[[ STORED DATA, beginning ]]
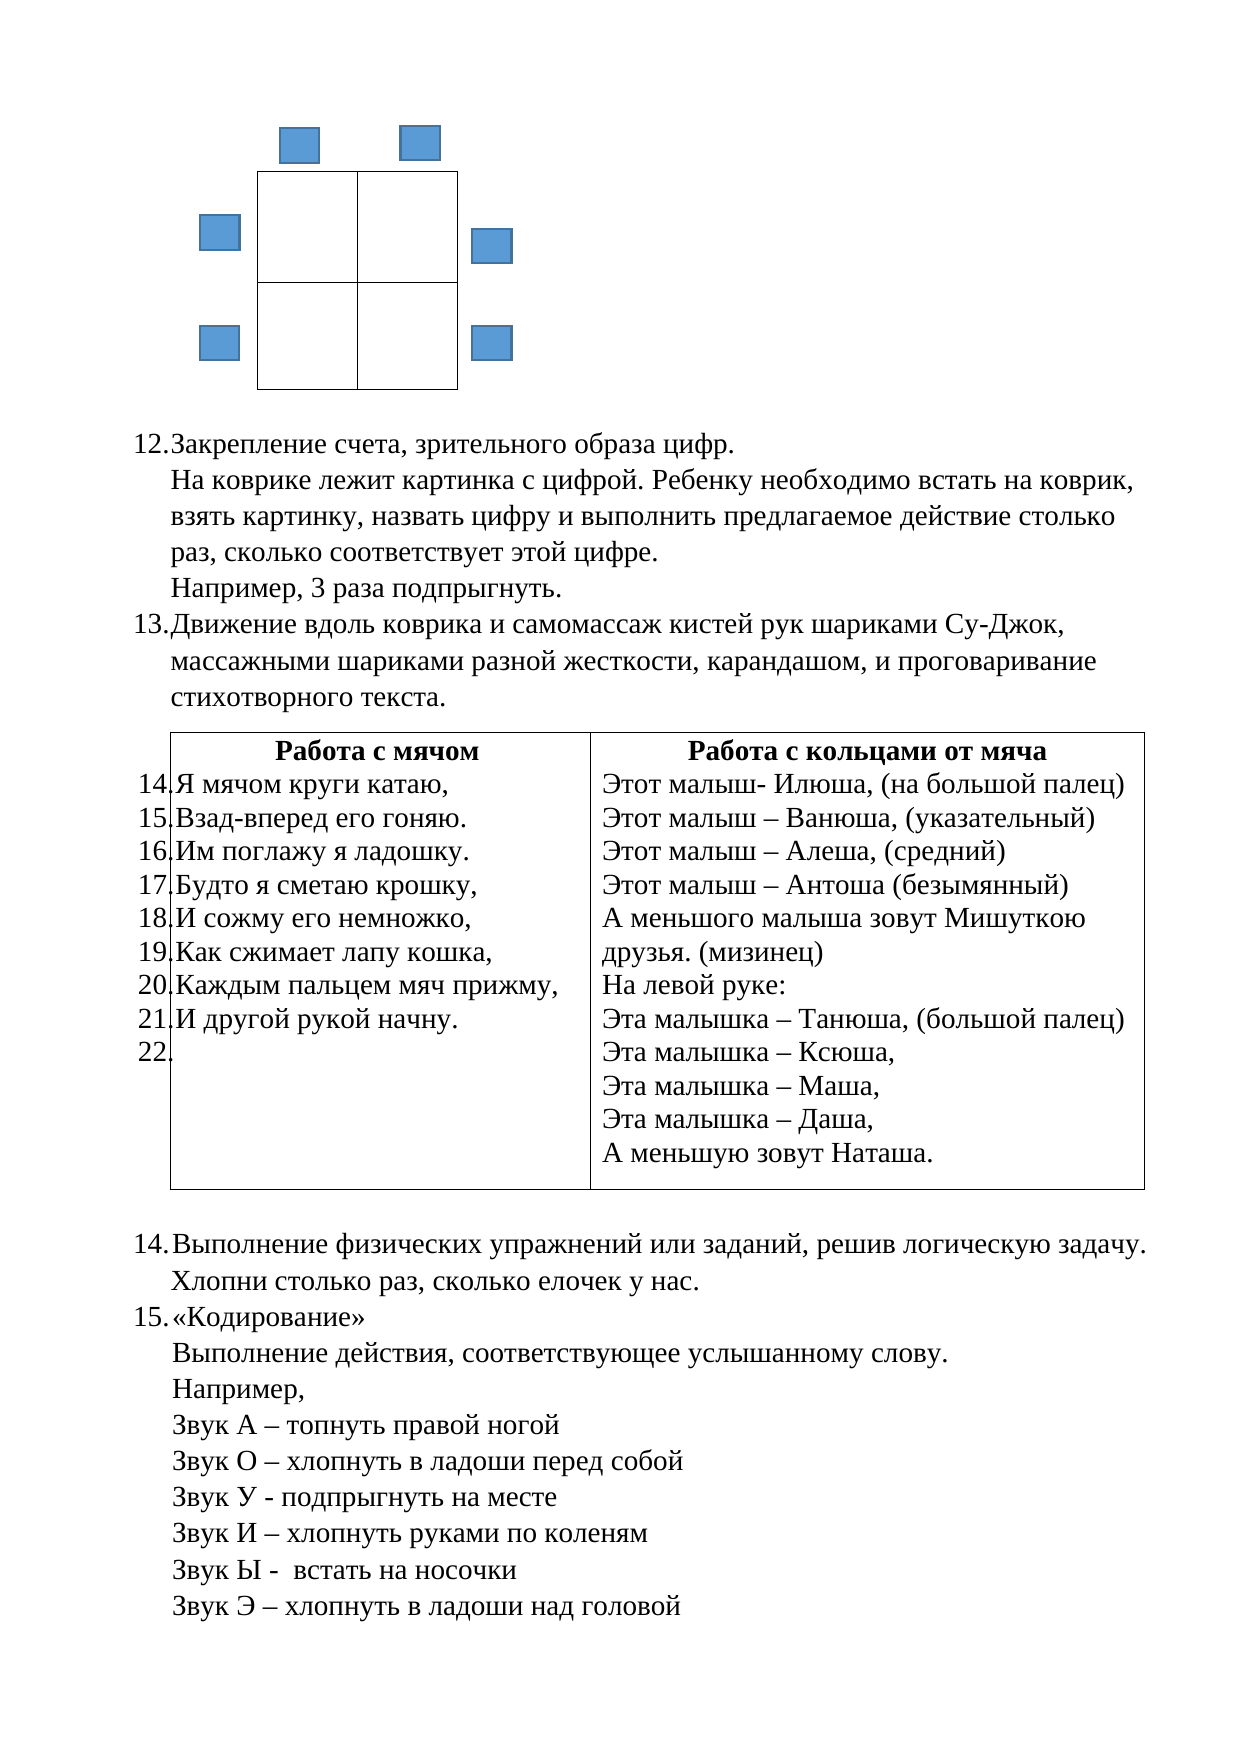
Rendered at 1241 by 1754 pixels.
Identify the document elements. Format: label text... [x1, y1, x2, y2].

list На коврике лежит картинка с цифрой. Ребенку необходимо встать на коврик, взять картинку, назвать цифру и выполнить предлагаемое действие столько раз, сколько соответствует этой цифре. [170, 462, 1152, 568]
table_header Работа с мячом Я мячом круги катаю, Взад-вперед его гоняю. Им поглажу я ладошку. Будто я сметаю крошку, И сожму его немножко, Как сжимает лапу кошка, Каждым пальцем мяч прижму, И другой рукой начну. [171, 733, 590, 1189]
list Выполнение физических упражнений или заданий, решив логическую задачу. [133, 1226, 1152, 1260]
table_cell [358, 283, 457, 388]
list Звук У - подпрыгнуть на месте [172, 1479, 1152, 1513]
list Звук А – топнуть правой ногой [172, 1407, 1152, 1441]
list Звук Ы - встать на носочки [172, 1552, 1152, 1585]
table_header [358, 172, 457, 282]
list Выполнение действия, соответствующее услышанному слову. [172, 1335, 1152, 1368]
table_cell [258, 283, 357, 388]
list Звук И – хлопнуть руками по коленям [172, 1516, 1152, 1549]
table_header [258, 172, 357, 282]
list «Кодирование» [133, 1299, 1152, 1332]
list Звук О – хлопнуть в ладоши перед собой [172, 1443, 1152, 1477]
list Например, [172, 1371, 1152, 1404]
table_header Работа с кольцами от мяча Этот малыш- Илюша, (на большой палец) Этот малыш – Ванюша, (указательный) Этот малыш – Алеша, (средний) Этот малыш – Антоша (безымянный) А меньшого малыша зовут Мишуткою друзья. (мизинец) На левой руке: Эта малышка – Танюша, (большой палец) Эта малышка – Ксюша, Эта малышка – Маша, Эта малышка – Даша, А меньшую зовут Наташа. [591, 733, 1144, 1189]
list Например, 3 раза подпрыгнуть. [170, 570, 1152, 604]
list Закрепление счета, зрительного образа цифр. [133, 426, 1152, 459]
list Хлопни столько раз, сколько елочек у нас. [170, 1263, 1152, 1296]
list Звук Э – хлопнуть в ладоши над головой [172, 1588, 1152, 1621]
list Движение вдоль коврика и самомассаж кистей рук шариками Су-Джок, массажными шариками разной жесткости, карандашом, и проговаривание стихотворного текста. [133, 606, 1152, 712]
[[ STORED DATA, end ]]
> **TASK OBJECTIVE**: Output the entries above verbatim, leaving out images.

> **RESPONSE**:
Rendered at 1241 by 1754 pixels.
Identify the document elements. Format: label text... [x1, y1, x2, y2].

list На коврике лежит картинка с цифрой. Ребенку необходимо встать на коврик, взять картинку, назвать цифру и выполнить предлагаемое действие столько раз, сколько соответствует этой цифре. [170, 462, 1152, 568]
table_header Работа с мячом Я мячом круги катаю, Взад-вперед его гоняю. Им поглажу я ладошку. Будто я сметаю крошку, И сожму его немножко, Как сжимает лапу кошка, Каждым пальцем мяч прижму, И другой рукой начну. [171, 733, 590, 1189]
list Выполнение физических упражнений или заданий, решив логическую задачу. [133, 1226, 1152, 1260]
table_cell [358, 283, 457, 388]
list Звук У - подпрыгнуть на месте [172, 1479, 1152, 1513]
list Звук А – топнуть правой ногой [172, 1407, 1152, 1441]
list Звук Ы - встать на носочки [172, 1552, 1152, 1585]
table_header [358, 172, 457, 282]
list Выполнение действия, соответствующее услышанному слову. [172, 1335, 1152, 1368]
table_cell [258, 283, 357, 388]
list Звук И – хлопнуть руками по коленям [172, 1516, 1152, 1549]
table_header [258, 172, 357, 282]
list «Кодирование» [133, 1299, 1152, 1332]
list Звук О – хлопнуть в ладоши перед собой [172, 1443, 1152, 1477]
list Например, [172, 1371, 1152, 1404]
table_header Работа с кольцами от мяча Этот малыш- Илюша, (на большой палец) Этот малыш – Ванюша, (указательный) Этот малыш – Алеша, (средний) Этот малыш – Антоша (безымянный) А меньшого малыша зовут Мишуткою друзья. (мизинец) На левой руке: Эта малышка – Танюша, (большой палец) Эта малышка – Ксюша, Эта малышка – Маша, Эта малышка – Даша, А меньшую зовут Наташа. [591, 733, 1144, 1189]
list Например, 3 раза подпрыгнуть. [170, 570, 1152, 604]
list Закрепление счета, зрительного образа цифр. [133, 426, 1152, 459]
list Хлопни столько раз, сколько елочек у нас. [170, 1263, 1152, 1296]
list Звук Э – хлопнуть в ладоши над головой [172, 1588, 1152, 1621]
list Движение вдоль коврика и самомассаж кистей рук шариками Су-Джок, массажными шариками разной жесткости, карандашом, и проговаривание стихотворного текста. [133, 606, 1152, 712]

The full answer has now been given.